(Data records)
<<<<
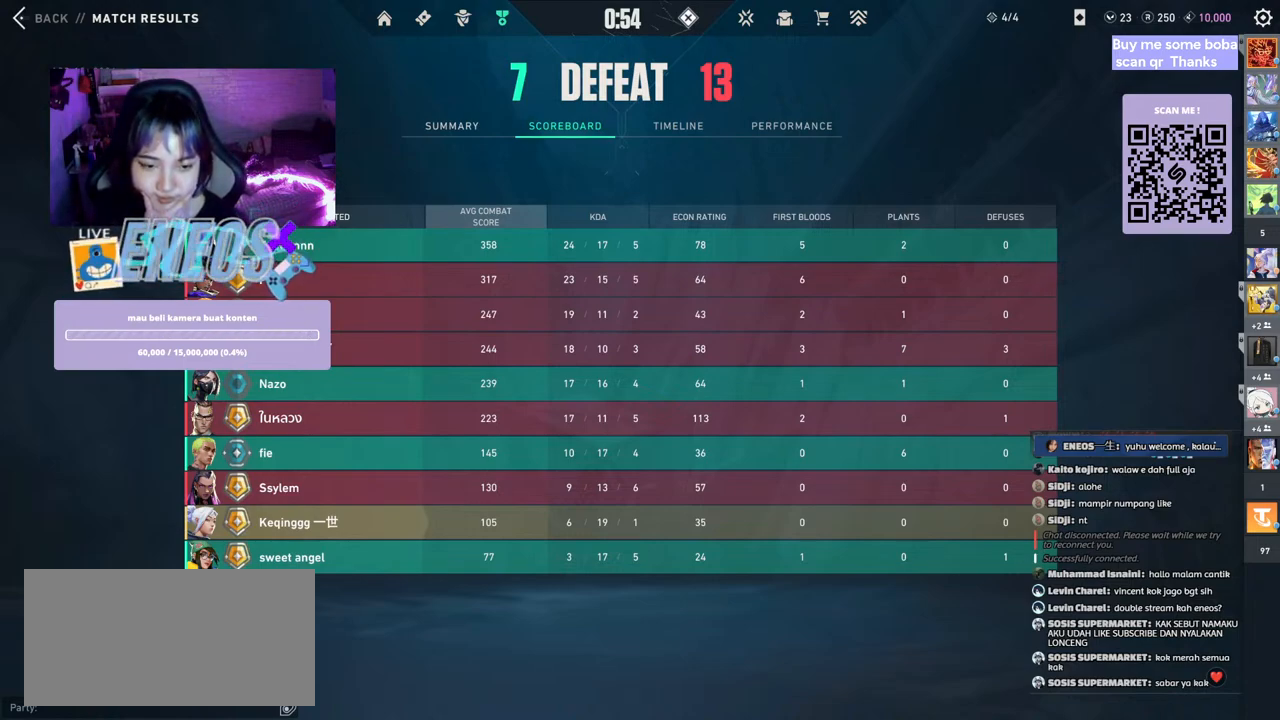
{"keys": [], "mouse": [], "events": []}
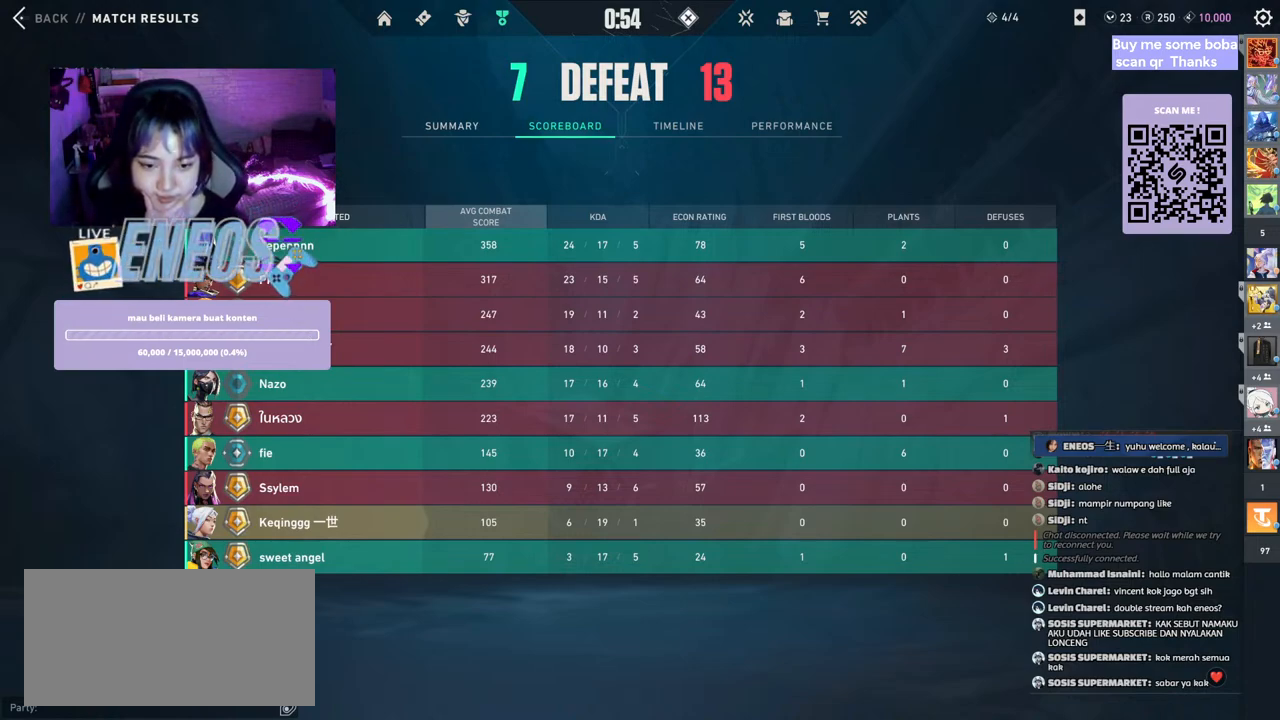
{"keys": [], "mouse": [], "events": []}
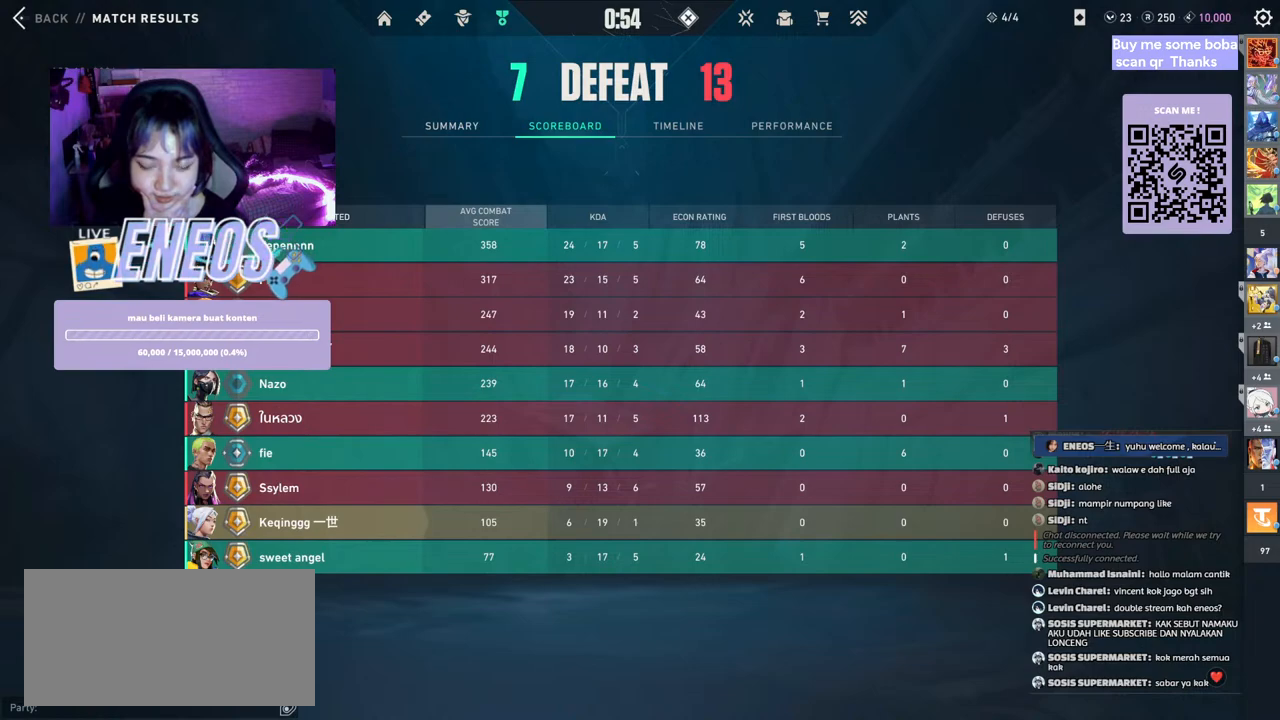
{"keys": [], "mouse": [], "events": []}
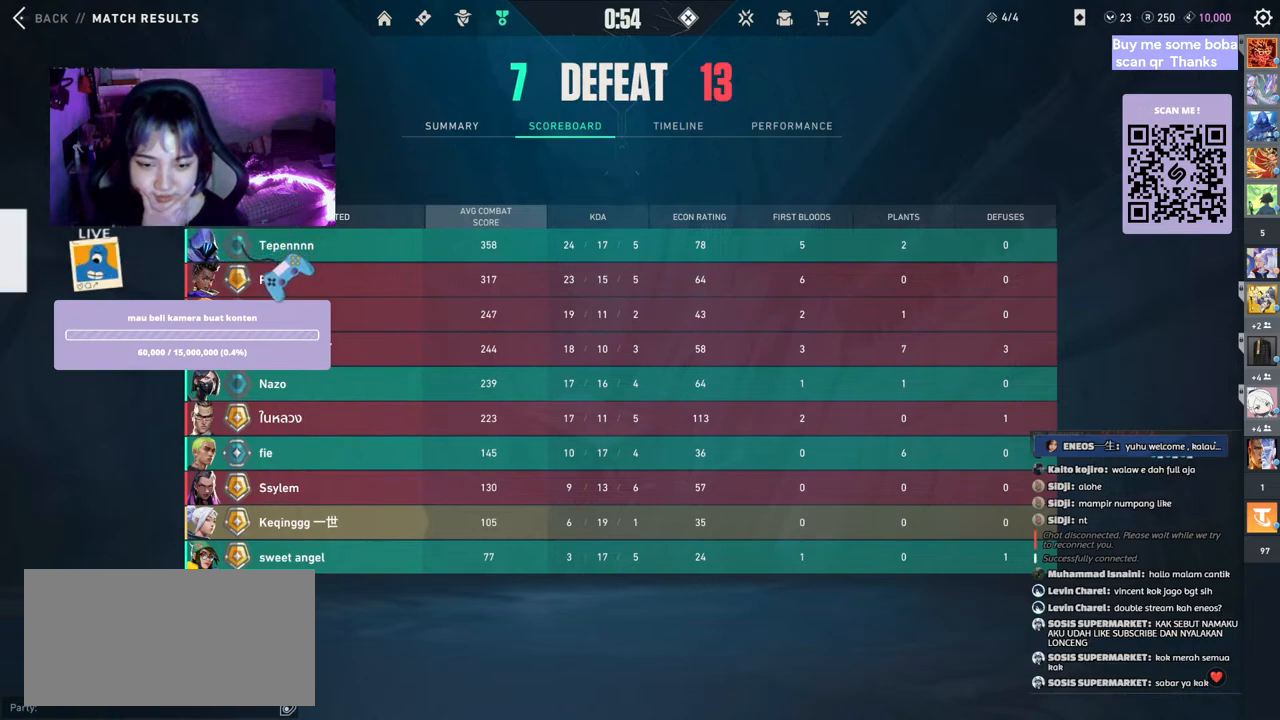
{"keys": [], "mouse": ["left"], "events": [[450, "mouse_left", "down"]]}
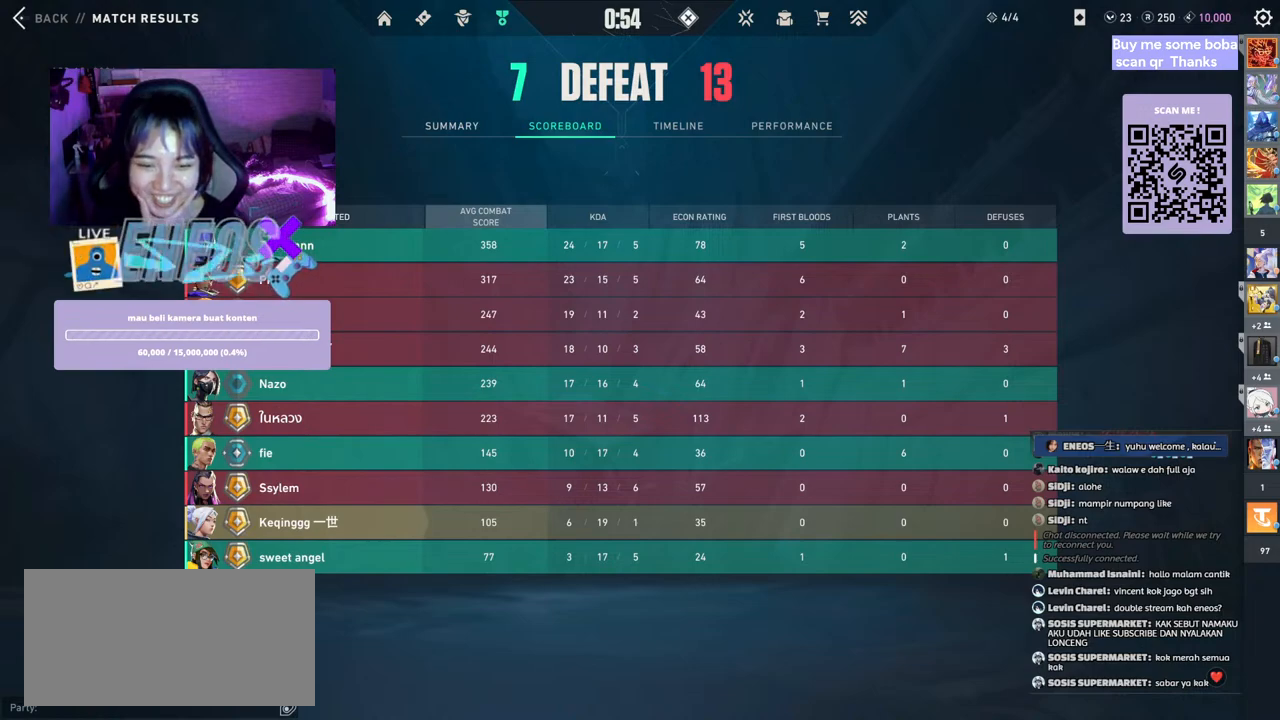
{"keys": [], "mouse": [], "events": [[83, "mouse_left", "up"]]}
>>>>
▶ [WHAT THE EXERCISE ASKS]:
Without including the pictures, copy all of the data exactly.

▶ [EXPECTED OUTPUT]:
{"keys": [], "mouse": [], "events": []}
{"keys": [], "mouse": [], "events": []}
{"keys": [], "mouse": [], "events": []}
{"keys": [], "mouse": ["left"], "events": [[450, "mouse_left", "down"]]}
{"keys": [], "mouse": [], "events": [[83, "mouse_left", "up"]]}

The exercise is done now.